Page text:
= = = = = = =
Two studies by Frandsen et al12,13 compared three manual toothbrushing techniques: Charter’s vs scrub vs roll. Bergenholtz et al7 compared four different toothbrushing techniques: scrub vs roll vs Bass vs circular scrub. Finally, Arai and Kinishita1 compared seven different toothbrushing techniques, six with manual toothbrushes and one with electric: Charter’s vs scrub vs roll vs modified Stillman vs Bass vs Fones vs electric (Table 3).
Use of Bacterial Plaque Reduction and Bacterial Plaque Indices
The use of percentage of bacterial reduction in the studies included in this systematic review was described in four studies.1,12,13,15 Two studies reported reduction of bacterial plaque by using mean plaque reduction.33,35 Seven studies provided no information about percentage of bacterial plaque reduction (Table 3).7,18,19,24,29,39,45
Ten different plaque index systems were used in the thirteen studies included in this review. Arai and Kinoshita1 used a Modified Volpe’s Plaque Score. Frandsen et al12,13 used the Silness and Löe bacterial plaque score. Mastroberardino et al33 used the Rustogi Modified Navy Plaque Index (RMNPI). Kanchanakamol et al29 used the Modified Navy Plaque Index (MNPI). Bergenholtz et al7 used a method he developed, which is a modification of the Silness and Löe plaque score. Gibson and Wade15 used the Podshadley and Haley plaque index. Jansiriwattana and Teparat-Burana24 used two indices, the O’Leary plaque index and the Proximal Marginal Index (PMI) by Benson. Harnacke et al18 used two indices in their first publication, the Marginal Plaque Index (MPI) by Deinzer et al9 and the Turesky modification of the plaque index of Quigley & Hein (TQHI). A second study by Harnacke et al19 just used the MPI by Deinzer et al.9 Four studies used the TQHI index (Table 4).18,35,39,45
Table 4.
= = = = = = =
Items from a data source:
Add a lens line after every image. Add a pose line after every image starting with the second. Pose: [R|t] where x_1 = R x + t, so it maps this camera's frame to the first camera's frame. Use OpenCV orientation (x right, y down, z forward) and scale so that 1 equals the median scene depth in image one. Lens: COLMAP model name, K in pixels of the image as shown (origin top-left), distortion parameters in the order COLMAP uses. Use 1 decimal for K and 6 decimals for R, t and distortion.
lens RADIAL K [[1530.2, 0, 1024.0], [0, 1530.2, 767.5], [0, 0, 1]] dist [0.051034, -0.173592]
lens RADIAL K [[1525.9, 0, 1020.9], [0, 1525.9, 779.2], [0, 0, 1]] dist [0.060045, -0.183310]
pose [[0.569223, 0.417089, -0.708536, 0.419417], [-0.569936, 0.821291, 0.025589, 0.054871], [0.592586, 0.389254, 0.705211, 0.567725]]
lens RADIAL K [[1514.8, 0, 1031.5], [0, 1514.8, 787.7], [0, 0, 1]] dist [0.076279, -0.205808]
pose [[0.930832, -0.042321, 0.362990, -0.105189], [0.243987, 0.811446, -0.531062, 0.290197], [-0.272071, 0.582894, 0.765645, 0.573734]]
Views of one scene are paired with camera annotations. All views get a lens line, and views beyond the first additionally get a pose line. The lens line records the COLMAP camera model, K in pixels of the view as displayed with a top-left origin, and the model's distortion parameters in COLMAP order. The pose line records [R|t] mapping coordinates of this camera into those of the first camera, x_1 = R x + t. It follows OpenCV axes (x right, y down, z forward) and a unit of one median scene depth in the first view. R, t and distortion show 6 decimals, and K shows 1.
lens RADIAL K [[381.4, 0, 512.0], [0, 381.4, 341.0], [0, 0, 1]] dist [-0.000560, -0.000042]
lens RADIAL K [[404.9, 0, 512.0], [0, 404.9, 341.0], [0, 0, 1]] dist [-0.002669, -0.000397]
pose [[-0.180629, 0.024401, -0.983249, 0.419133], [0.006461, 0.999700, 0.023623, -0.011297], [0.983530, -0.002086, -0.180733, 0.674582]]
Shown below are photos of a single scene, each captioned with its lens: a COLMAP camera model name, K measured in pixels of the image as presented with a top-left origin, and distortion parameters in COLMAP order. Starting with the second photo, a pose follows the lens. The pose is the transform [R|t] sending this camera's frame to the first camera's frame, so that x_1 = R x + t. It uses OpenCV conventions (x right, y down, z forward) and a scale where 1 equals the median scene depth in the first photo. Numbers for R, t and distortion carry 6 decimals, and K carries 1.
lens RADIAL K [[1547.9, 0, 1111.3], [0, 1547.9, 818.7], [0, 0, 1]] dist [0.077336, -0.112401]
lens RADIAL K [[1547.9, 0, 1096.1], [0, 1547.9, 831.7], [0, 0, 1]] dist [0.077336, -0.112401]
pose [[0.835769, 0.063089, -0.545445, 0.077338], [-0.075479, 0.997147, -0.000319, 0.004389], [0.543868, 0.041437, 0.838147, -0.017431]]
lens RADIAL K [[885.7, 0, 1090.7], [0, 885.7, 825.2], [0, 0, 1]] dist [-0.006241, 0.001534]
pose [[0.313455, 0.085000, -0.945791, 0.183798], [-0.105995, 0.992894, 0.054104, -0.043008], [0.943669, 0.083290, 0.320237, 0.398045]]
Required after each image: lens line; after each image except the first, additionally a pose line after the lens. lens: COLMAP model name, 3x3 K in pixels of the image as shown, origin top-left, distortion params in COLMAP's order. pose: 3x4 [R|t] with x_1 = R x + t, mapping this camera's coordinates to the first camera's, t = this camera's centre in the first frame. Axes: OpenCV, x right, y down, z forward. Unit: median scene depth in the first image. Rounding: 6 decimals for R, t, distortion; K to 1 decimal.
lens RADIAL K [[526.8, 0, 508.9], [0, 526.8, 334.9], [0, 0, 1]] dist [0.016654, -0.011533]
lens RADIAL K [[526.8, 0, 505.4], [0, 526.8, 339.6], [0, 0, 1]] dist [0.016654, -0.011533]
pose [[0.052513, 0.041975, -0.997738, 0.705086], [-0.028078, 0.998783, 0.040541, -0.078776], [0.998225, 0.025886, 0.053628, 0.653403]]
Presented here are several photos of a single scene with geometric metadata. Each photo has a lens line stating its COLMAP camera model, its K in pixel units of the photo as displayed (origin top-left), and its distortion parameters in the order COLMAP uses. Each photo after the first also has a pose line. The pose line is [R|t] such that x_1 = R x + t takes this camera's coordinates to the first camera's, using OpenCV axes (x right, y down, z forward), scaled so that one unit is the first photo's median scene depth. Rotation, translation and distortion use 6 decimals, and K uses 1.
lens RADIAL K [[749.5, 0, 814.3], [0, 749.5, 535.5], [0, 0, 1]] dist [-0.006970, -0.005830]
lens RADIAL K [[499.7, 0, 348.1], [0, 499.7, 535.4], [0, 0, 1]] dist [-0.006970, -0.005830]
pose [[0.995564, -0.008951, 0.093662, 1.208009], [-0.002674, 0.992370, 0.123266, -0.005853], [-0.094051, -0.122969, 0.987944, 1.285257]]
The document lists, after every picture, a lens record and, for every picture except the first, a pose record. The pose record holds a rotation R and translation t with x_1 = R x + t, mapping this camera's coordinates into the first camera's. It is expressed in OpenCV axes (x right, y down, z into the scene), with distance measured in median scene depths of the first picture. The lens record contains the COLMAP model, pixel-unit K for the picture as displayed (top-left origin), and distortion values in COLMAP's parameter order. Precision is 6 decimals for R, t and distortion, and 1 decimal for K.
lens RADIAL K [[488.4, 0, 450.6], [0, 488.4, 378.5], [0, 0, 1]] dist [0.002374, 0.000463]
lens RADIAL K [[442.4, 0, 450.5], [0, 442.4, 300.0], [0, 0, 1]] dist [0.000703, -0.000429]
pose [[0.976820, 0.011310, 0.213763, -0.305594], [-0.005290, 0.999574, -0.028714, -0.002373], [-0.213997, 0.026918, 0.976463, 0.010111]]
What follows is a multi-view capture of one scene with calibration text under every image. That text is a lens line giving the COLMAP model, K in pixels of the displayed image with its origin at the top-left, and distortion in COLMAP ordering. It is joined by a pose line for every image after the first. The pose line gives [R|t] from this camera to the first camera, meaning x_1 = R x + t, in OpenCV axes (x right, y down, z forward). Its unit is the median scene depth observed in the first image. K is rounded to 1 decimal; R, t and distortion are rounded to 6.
= = = = = = =
Work order 1:
List the four toothbrushing techniques that the toothbrushing studies text says Bergenholtz et al compared.
Work order 2:
Reproduce the toothbrushing studies text verbatim, starting with "Two studies by" and going on through "electric (Table 3).".

Exercise result 1:
Scrub, roll, Bass, circular scrub

Exercise result 2:
Two studies by Frandsen et al12,13 compared three manual toothbrushing techniques: Charter’s vs scrub vs roll. Bergenholtz et al7 compared four different toothbrushing techniques: scrub vs roll vs Bass vs circular scrub. Finally, Arai and Kinishita1 compared seven different toothbrushing techniques, six with manual toothbrushes and one with electric: Charter’s vs scrub vs roll vs modified Stillman vs Bass vs Fones vs electric (Table 3).